Читать книгу Kunst oder Kekse - Klaus Porath - Страница 31
1984: Astrid und die Apfelsinenkiste. Keine Frauen in der Band!
Оглавление„Wenn es so ist, dass immer zwei aus dieser Band gerade keine Freundin haben, dann trete ich aus dieser Band aus!“ Sebastian Budde
Wer meint, dass eine Frau unter vier Männern in der Lage ist einige Verwirrung zu stiften, liegt damit richtig. Mein Konfirmationsgeschenk, ein Fotoapparat mit Teleobjektiv, nutzte ich dazu, auf einem Schulfest unbemerkt alle Mitschülerinnen abzulichten, die ich attraktiv fand. Astrid Scholl war auch darunter. Andreas wollte sie dagegen aus akustischen Gründen als Sängerin für „Fancy“ gewinnen. Meine Stimme war gerade erst dabei, sich zu entwickeln und Martins Stimme war so individuell, dass ich manchmal den Eindruck hatte, der Einzige zu sein, der so richtig von ihr begeistert war. Ein weiterer Vorteil war, dass Astrid sich um unser
Äußeres kümmerte. Sie schnitt Andreas, Martin und mir die Haare. Martin und sie wurden dann irgendwann ein Paar. Wir wollten Astrid für die Bühne eine Apfelsinenkiste besorgen, damit man sie nicht übersah. Die wäre auch zum Küssen praktisch gewesen. Denn mein hübsches Fotomotiv war nur ca. 1,50 m groß und damit trennte sie ein halber Meter von Martin. Astrid hatte selber auch ein paar Songs geschrieben. In einem thematisierte sie ihre Körpergröße: „Auch kleine Menschen haben Mut, auch kleine Menschen können’s gut.“ Was das genau war, ließ sie offen. Ich machte mir so meine Gedanken dazu.
Das neue „Fancy Life“ Mitglied kam aus der Klassik und hatte einen sehr hohen, klaren Sopran. Den schmetterte es als Solistin in Lübecks Kirchen mühelos über Chor und Orchester hinweg bis in die letzte Reihe. Ich dachte bei mir, wenn ich eines Tages ohne Mikrophon so singen könnte, wäre ich wirklich zum Sänger geworden. Martin und ich wackelten noch sehr stark in der Intonation, wir trafen mehr falsche als richtige Töne. Also fiel Astrid bei „Fancy Life“ schon deshalb aus dem Rahmen, weil sie „sauber“ sang. Sauber, aber für Popmusik zu hoch und grell. Stellen Sie sich Jennifer Rush eine Oktave höher vor. Wer kann das genießen? Zu Astrids Verteidigung muss ich sagen, dass das auch unsere Schuld war. Wir waren musikalisch noch nicht versiert genug, um für sie die passende Tonart zu suchen. Sie musste unsere Songs, so wie wir sie sangen, singen. Nur eine, vermutlich eher zwei Oktaven höher.

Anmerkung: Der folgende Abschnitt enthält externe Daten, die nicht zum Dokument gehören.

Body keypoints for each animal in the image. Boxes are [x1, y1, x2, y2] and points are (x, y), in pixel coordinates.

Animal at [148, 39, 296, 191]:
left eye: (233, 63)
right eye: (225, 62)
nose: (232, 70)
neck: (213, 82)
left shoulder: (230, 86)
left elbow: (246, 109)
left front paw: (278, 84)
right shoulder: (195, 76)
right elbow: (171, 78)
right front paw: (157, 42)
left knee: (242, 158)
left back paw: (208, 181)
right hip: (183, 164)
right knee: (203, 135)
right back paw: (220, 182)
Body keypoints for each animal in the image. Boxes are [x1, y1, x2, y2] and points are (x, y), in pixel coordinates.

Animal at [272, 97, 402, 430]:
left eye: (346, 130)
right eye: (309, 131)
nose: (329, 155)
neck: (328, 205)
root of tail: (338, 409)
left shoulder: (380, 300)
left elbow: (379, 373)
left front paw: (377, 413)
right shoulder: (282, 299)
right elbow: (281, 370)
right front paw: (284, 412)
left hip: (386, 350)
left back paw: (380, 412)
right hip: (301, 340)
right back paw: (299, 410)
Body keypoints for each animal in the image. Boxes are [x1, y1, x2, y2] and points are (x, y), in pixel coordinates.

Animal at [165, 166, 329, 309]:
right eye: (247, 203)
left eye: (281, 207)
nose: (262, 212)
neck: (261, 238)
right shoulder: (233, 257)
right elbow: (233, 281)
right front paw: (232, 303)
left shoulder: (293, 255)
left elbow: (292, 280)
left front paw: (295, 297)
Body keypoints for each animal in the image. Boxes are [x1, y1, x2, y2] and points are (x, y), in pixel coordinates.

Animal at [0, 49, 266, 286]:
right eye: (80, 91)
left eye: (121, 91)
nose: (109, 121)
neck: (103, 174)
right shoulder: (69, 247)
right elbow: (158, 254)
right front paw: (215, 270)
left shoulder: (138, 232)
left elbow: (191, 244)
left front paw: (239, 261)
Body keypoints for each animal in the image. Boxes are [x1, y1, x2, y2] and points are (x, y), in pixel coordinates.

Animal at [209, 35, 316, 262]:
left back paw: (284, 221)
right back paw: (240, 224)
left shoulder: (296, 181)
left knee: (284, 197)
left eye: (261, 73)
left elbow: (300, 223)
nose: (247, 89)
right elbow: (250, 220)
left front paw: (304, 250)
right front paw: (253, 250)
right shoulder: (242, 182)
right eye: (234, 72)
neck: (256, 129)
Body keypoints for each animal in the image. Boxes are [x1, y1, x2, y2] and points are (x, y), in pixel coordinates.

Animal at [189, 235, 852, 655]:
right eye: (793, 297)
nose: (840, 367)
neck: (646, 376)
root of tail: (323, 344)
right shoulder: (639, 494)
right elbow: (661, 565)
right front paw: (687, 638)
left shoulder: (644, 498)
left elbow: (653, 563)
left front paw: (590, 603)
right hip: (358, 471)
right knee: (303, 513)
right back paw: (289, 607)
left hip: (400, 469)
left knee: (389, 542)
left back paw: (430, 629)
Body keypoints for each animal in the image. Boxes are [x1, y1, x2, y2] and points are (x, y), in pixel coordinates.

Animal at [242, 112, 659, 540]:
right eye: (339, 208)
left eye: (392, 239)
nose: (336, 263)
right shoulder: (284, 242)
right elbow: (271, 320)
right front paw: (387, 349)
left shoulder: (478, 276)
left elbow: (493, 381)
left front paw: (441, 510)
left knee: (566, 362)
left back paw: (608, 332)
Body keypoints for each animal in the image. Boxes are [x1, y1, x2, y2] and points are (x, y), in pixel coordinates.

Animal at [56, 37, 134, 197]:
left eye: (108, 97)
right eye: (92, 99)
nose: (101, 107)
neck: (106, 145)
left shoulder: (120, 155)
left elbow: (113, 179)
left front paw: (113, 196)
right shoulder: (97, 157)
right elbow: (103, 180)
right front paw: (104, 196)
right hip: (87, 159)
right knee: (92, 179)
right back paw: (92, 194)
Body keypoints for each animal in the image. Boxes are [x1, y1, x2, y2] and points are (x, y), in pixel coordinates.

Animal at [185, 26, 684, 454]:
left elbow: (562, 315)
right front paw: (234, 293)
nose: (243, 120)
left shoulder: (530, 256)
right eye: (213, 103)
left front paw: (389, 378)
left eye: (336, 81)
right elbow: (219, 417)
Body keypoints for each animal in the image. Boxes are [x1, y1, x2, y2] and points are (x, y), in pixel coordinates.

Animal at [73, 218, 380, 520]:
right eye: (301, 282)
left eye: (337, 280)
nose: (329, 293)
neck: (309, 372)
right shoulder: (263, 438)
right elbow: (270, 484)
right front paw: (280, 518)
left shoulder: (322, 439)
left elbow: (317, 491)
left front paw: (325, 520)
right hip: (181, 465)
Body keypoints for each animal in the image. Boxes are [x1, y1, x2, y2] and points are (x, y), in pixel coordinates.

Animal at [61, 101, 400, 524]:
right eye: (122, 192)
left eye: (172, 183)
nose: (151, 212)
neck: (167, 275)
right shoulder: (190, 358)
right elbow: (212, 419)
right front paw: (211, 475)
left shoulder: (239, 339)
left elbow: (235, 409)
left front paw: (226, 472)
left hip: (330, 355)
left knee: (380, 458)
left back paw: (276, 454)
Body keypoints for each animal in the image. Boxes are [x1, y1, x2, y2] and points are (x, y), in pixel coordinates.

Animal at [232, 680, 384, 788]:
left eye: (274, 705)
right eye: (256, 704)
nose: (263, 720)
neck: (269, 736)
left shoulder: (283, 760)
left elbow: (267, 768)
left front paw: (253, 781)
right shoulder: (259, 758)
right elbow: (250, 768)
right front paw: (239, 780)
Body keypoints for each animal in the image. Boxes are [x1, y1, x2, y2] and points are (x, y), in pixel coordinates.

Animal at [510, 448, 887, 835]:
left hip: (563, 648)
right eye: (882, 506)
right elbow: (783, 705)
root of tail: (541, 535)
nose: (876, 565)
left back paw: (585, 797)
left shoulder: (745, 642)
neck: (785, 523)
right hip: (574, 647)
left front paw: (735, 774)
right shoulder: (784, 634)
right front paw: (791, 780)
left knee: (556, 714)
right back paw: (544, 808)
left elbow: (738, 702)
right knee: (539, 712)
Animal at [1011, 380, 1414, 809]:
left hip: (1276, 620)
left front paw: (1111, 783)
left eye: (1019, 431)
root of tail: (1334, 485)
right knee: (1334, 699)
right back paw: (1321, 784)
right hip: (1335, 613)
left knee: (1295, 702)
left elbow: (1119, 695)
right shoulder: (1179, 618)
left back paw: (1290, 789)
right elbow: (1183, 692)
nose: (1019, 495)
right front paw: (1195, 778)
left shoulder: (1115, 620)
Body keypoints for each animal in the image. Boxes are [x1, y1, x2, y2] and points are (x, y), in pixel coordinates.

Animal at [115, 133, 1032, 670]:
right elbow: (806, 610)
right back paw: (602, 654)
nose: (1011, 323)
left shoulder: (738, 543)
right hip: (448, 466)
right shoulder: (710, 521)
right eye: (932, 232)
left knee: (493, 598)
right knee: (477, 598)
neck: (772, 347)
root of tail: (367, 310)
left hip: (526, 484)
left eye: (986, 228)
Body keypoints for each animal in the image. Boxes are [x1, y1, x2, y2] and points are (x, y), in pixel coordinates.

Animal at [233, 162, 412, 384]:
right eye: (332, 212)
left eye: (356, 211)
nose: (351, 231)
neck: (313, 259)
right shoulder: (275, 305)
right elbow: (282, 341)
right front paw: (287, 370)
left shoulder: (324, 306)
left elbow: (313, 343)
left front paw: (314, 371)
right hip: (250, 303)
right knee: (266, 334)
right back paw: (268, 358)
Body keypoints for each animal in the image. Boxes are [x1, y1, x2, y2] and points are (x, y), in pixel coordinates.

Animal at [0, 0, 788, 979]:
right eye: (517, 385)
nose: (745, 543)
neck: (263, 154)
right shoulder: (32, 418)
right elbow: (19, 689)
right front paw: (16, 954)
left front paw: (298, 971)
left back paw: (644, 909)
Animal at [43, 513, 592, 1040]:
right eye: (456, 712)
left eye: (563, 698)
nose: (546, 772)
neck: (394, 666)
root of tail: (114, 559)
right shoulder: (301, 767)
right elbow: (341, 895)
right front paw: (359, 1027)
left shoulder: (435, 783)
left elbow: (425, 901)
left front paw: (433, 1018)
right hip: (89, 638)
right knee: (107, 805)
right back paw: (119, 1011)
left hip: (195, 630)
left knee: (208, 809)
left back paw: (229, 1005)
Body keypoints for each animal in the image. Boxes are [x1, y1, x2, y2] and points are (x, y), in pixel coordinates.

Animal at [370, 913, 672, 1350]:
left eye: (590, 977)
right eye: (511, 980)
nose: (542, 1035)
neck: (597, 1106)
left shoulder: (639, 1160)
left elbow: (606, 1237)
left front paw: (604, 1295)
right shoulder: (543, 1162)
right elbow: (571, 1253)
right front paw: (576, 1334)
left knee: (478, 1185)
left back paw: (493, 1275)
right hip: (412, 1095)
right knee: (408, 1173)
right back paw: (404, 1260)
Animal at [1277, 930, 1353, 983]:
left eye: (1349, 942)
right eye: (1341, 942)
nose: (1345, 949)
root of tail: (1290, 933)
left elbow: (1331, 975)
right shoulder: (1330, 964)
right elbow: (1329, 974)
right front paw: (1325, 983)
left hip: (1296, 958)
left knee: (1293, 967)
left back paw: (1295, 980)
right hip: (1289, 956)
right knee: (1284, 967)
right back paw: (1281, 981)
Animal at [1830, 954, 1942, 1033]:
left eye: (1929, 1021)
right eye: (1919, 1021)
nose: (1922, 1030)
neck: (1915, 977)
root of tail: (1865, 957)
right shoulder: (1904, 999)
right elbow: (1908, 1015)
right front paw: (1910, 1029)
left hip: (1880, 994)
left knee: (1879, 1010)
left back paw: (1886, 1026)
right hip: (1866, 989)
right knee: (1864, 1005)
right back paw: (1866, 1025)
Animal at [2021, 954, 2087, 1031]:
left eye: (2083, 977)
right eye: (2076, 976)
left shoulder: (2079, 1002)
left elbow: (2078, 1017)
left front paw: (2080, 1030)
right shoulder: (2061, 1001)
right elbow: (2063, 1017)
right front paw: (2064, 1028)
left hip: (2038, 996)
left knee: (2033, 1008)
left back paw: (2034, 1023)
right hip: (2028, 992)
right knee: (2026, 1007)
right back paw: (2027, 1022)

Es kam, wie es kommen musste, irgendwann wollte Astrid die Trennung von Martin. Sie saß bei mir auf der Bettkante, während meine Eltern segeln waren und meine Schwester auf einer Party. Wer noch immer einen Beleg dafür sucht, dass ich nicht ganz normal bin, bekommt ihn hier: Ich hatte mit 18 Jahren meine Hormone im Griff. Ich entschied mich gegen die zum Greifen nahe langersehnte zwischenmenschliche Erfahrung. Ein Opfer für das Weiterbestehen meiner Band! Mir war klar, dass Martin mich nicht mehr „mit dem Hintern angeguckt hätte“, wenn Astrid und ich ein Paar geworden wären oder an dem Abend zwischen uns etwas gelaufen wäre.
Von unserer persönlichen Kubakrise, d.h. wie nahe wir an einer Trennung vorbeigeschlittert sind, erfährt er erst jetzt beim Lesen dieser Zeilen. Mein Vater hatte von Astrids Interesse an mir Wind bekommen und geriet in Panik, dass ich neben meinen vielen anderen Fehlern womöglich auch noch schwul sei. Er gab mir unverblümt den zarten Tipp, „man könne mit der Astrid ja nicht nur zusammen singen“. Einige Zeit später schob mir Martin im Unterricht einen Zettel rüber, auf dem stand: „Wollen wir sie aus der Band werfen?“ Ich schrieb ein „ja“ darunter und war erleichtert. Dieser reizvolle Sprengstoff hatte meine Band nicht zerlegt.
V.l.n.r.: Martin, Andreas, Sebastian, ich und Astrid (auf ganz hohen Absätzen).